Even though Mosley knows some people feel anxious about strutting their stuff, she says feeling good about yourself is not a crime.
“For us to express and really show love, we have to love ourselves,” Mosley said. “When we take the time to cater to ourselves, it makes us feel good. If I look in the mirror and feel like a mess, I will be trying to hide and hope no one sees me, but if you take time for self-care, such as getting your nails done or getting a massage, you feel confident and beautiful.”
While attending cosmetology school, Mosley noticed that not all types of hair were being taught in her classes. Because she wanted to open a school that catered to all hair types, Mosley took it upon herself to further her education by taking classes all over West Michigan that certified her in styling and serving all people — from kinky and curly hair to silky or coarse hair.
Because she wanted to be a door for everyone, Mosley stopped promoting herself as the only African-American owned cosmetology school in the Grand Rapids area.
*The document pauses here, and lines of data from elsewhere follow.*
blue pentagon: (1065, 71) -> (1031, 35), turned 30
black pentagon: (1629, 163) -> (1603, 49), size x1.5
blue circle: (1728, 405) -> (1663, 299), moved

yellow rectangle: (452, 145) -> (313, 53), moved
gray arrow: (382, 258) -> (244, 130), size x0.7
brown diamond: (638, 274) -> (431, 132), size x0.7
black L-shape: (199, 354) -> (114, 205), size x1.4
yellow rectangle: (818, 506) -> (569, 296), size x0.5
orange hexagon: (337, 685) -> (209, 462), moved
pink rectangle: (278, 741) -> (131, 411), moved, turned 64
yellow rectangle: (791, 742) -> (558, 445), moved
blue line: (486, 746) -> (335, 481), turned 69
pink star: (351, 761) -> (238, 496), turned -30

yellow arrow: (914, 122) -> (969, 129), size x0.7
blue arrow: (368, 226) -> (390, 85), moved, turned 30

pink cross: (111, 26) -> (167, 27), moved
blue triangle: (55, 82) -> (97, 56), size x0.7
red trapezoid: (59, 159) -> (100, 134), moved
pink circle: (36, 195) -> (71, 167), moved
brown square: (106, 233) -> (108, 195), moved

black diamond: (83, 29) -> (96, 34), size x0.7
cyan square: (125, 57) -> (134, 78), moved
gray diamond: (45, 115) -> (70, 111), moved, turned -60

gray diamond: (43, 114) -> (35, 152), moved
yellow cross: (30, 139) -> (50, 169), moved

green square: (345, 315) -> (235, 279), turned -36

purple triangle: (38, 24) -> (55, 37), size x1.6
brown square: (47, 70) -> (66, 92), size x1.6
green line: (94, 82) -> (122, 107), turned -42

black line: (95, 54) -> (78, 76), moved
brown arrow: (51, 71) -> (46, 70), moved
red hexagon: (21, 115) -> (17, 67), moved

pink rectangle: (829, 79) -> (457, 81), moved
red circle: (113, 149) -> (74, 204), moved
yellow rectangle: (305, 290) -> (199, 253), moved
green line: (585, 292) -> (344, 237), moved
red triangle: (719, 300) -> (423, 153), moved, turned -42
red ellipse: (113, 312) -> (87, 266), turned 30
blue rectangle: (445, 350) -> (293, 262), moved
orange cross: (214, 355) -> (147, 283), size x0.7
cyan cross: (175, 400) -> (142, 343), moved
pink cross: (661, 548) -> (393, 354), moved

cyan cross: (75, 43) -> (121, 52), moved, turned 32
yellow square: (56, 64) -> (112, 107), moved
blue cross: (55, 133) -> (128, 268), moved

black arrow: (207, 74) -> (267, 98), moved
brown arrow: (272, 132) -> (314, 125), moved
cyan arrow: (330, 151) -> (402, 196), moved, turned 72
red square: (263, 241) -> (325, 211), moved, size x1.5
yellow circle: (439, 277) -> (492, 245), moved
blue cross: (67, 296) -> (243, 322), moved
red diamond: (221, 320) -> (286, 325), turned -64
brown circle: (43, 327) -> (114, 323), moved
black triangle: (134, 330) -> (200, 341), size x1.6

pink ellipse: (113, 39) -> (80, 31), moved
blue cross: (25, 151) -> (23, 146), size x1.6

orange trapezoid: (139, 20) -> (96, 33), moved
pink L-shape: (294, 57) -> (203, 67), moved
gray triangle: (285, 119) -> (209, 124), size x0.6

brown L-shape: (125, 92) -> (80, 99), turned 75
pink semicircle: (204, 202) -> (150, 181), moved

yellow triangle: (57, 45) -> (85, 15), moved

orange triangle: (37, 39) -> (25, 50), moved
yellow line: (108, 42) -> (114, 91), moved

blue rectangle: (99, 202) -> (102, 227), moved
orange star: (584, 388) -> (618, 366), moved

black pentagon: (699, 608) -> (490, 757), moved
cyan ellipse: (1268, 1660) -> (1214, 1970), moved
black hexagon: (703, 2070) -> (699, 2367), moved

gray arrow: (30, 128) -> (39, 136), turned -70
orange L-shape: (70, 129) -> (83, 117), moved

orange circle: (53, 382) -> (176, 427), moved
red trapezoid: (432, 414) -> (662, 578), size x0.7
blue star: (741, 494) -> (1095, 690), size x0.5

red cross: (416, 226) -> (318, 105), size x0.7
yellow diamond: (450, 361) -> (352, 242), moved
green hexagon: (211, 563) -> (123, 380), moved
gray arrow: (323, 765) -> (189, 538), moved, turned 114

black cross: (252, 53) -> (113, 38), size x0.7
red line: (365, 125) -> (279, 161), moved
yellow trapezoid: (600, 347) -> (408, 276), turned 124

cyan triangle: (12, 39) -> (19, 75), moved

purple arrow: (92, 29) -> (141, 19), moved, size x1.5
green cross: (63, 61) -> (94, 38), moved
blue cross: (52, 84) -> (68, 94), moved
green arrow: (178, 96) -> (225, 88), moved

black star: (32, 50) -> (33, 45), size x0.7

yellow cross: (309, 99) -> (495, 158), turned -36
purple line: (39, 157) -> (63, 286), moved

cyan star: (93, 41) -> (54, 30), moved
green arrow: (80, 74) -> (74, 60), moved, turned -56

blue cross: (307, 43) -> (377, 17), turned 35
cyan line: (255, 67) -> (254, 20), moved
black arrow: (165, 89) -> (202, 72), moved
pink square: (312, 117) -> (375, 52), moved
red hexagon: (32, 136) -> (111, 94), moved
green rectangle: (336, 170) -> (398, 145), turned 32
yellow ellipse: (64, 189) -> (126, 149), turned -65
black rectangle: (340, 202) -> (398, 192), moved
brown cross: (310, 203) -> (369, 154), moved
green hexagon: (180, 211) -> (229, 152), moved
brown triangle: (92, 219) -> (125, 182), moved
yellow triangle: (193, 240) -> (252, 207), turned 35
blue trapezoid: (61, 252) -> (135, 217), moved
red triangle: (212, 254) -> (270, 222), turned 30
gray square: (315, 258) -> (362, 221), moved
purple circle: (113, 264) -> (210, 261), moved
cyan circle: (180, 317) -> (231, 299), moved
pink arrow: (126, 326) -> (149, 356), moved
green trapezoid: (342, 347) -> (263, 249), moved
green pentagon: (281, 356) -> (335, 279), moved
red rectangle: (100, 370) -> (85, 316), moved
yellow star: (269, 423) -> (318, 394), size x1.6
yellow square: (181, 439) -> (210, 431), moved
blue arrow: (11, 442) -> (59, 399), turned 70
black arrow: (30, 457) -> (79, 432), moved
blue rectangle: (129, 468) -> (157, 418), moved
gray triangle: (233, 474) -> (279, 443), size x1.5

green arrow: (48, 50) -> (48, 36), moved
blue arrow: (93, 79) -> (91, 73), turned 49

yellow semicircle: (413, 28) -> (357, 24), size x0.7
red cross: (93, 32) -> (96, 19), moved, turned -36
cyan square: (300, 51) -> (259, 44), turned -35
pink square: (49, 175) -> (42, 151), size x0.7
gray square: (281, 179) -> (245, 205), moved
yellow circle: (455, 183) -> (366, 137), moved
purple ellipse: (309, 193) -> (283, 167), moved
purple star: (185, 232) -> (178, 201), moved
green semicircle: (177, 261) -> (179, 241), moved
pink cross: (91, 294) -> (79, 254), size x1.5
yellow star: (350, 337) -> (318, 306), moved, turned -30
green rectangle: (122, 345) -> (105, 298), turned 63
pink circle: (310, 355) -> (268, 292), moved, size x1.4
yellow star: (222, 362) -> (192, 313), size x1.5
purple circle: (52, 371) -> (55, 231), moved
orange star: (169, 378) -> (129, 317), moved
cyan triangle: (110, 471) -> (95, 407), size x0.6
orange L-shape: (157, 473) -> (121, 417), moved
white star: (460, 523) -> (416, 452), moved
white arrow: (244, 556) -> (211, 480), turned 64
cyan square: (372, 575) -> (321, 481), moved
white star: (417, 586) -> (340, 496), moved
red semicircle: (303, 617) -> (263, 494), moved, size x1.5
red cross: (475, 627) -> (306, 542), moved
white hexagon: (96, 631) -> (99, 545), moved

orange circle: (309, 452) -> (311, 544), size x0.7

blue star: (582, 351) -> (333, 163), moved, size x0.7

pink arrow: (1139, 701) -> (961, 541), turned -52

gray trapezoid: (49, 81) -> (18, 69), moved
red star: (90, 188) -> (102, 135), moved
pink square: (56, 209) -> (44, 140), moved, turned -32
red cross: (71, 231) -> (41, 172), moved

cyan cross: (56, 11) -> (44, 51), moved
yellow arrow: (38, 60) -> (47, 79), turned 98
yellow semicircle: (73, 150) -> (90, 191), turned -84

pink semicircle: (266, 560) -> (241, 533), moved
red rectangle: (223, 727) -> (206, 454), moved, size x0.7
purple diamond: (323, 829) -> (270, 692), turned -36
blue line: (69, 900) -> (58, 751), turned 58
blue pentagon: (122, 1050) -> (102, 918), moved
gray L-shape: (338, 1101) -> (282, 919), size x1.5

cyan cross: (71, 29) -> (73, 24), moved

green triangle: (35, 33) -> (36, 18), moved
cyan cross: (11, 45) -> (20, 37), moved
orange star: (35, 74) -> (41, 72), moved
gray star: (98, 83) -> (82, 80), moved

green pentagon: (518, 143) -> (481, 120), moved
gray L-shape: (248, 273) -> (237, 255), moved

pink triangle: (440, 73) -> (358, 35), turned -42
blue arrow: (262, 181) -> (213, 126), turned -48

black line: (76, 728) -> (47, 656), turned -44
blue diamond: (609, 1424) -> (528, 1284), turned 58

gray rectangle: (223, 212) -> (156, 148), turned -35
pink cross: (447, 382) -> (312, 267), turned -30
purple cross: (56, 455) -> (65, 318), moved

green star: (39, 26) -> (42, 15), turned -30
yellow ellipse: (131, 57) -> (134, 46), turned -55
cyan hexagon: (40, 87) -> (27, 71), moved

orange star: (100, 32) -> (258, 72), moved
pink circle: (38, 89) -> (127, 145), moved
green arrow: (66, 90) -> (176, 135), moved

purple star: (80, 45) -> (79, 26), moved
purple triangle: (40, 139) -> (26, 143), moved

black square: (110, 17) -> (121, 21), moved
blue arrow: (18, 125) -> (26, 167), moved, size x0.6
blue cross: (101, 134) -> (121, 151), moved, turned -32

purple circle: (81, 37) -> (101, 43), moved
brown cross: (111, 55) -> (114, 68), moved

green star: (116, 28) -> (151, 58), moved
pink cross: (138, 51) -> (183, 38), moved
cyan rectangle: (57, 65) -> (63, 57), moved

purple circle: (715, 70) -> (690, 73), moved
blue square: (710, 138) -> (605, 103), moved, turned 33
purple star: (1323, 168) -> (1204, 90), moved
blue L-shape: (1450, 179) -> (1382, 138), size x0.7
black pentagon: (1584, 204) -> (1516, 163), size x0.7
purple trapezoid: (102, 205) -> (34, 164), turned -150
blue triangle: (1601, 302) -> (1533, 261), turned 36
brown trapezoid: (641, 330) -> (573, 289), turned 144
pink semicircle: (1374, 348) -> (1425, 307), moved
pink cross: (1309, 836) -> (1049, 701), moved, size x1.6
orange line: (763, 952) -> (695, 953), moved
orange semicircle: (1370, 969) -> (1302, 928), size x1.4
“When I first opened, that was my storyline,” Mosley said. “But it doesn’t mean that only African-American people can come in. Everybody deserves to be loved, to be included and to be celebrated so we don’t count people out, we count them in.”
With a mission to help other people overcome past hardships, Mosley School of Cosmetology not only offers various programs in nail tech, hair and instructor training, but also mentorship for entrepreneurs.
“Everybody needs somebody to believe in them,” Mosley expressed. “I want this to be a place where you walk in and feel like you belong. You’re not just another number in a seat — you’re family. I want my students to feel like all things are possible for them. If you want to start your own salon or product line, I want to help you reach those goals.”
“I learned so much about different cultures and different ways to do hair than I would at a normal school,” said Sydney Ladere, a former student of Mosley. “Theresa helped me get out of my comfort zone and helped us bring our visions and goals to life.”
Whether your career goals include cosmetology, Mosley wants the community to know it is possible to turn a dream job into a sustainable career.
“It’s a misconception to think that only dropouts want to be a hairstylist or nail technician,” Mosley said. “The beauty industry is a billion-dollar industry. If you work hard, you can make good money. You are not limited. I never thought I’d be doing hair for a living, but I overcame obstacles and so can you.”